Sin embargo, con el advenimiento de la Revolución Industrial, la degradación de la condición humana y el encumbramiento del objeto por encima del ser, nos hemos enfocado en procesos de formación que se fundamentan en una visión utilitaria del ser humano. Este pasa de ser el centro de la existencia y el pilar de la continuidad de la especie a transformarse en un engranaje más en la gran maquinaria de la modernidad. Desde hace más de 150 años, los procesos formativos se han centrado cada vez menos en el ser humano como punto de partida de toda la sociedad, y más en su valor, su utilidad y en cuánto puede producir en determinado tiempo hábil.
En este contexto, el concepto de desapego moral que planteó Albert Bandura nos ofrece una perspectiva crítica que puede arrojar luz sobre la situación actual de la sociedad. Bandura sugiere que los individuos pueden desactivar sus estándares morales para justificar comportamientos que son inconsistentes con sus valores, lo que es facilitado por una formación que prioriza la empleabilidad sobre el desarrollo ético y humano integral. Al centrarse en la producción y la eficiencia, los sistemas formativos pueden contribuir a un entorno en el cual los profesionales se sientan desconectados moral y emocionalmente de sus acciones y su impacto en la sociedad. Esta desconexión puede llevar a un sentido de desafección y alienación, debilitando aún más el tejido social y la cohesión comunitaria.
Esto, junto a la mercantilización del ser humano, cuyo valor ha sido depreciado en función de las leyes del mercado, ha provocado que la sociedad se incline cada vez más hacia el consumo, el cual solo es posible por medio de la adquisición de dinero. Todo esto confluye en la meta última de satisfacer la adicción al reforzamiento positivo y a la gratificación instantánea, resultando en el colapso del proyecto formativo humano en una espiral de desapego cívico, político, familiar y en última instancia, humano.
Así, podemos constatar cómo los procesos formativos actuales se han alejado del ser, enfocándose en los aspectos externos y utilitarios. Se ha invertido radicalmente el orden de las cosas: en lugar de formar al ser humano para aprender, conectar, aplicar y ser, ahora se le capacita para hacer, sin fomentar un aprendizaje integral que le permita internalizar principios y fundamentos. Este enfoque desagregado de conceptos, técnicas y procesos limita la capacidad del individuo para resolver problemas de manera creativa y generar nuevas oportunidades.

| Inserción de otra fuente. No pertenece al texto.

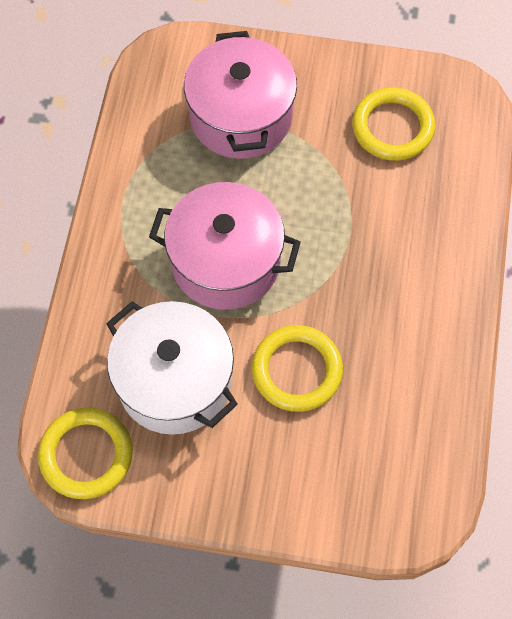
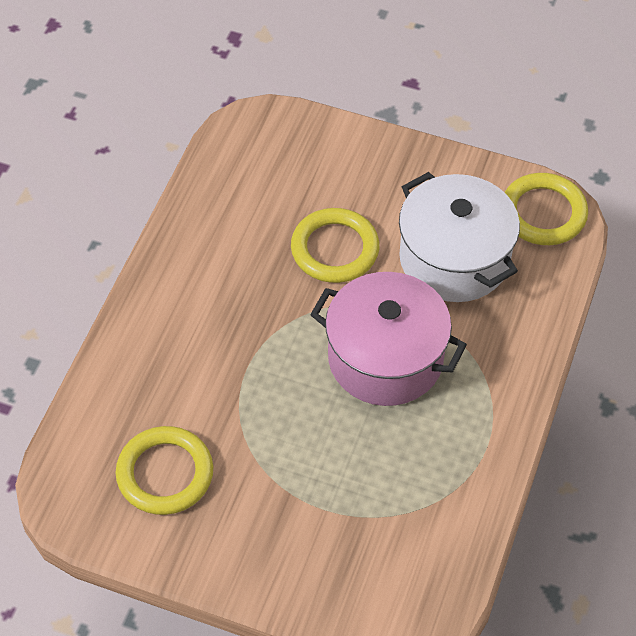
camera: 170 degrees left, 10 degrees down
pink pot [184,31,297,159] -> none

Para revertir esta tendencia, es crucial que cualquier proceso de reforma formativa comience con una reflexión profunda sobre preguntas fundamentales como: ¿para qué formamos? ¿Qué tipo de ciudadanos queremos formar? ¿Qué tipo de seres humanos deseamos para nuestra sociedad? Responder a estas preguntas nos permitirá replantear la forma en que abordamos la formación y la educación, y trabajar hacia un modelo que promueva un desarrollo integral, ético y humano. Solo así podremos construir una sociedad más equitativa, cohesionada y capaz de enfrentar los retos del futuro con empatía, creatividad y sobre todo con humanidad.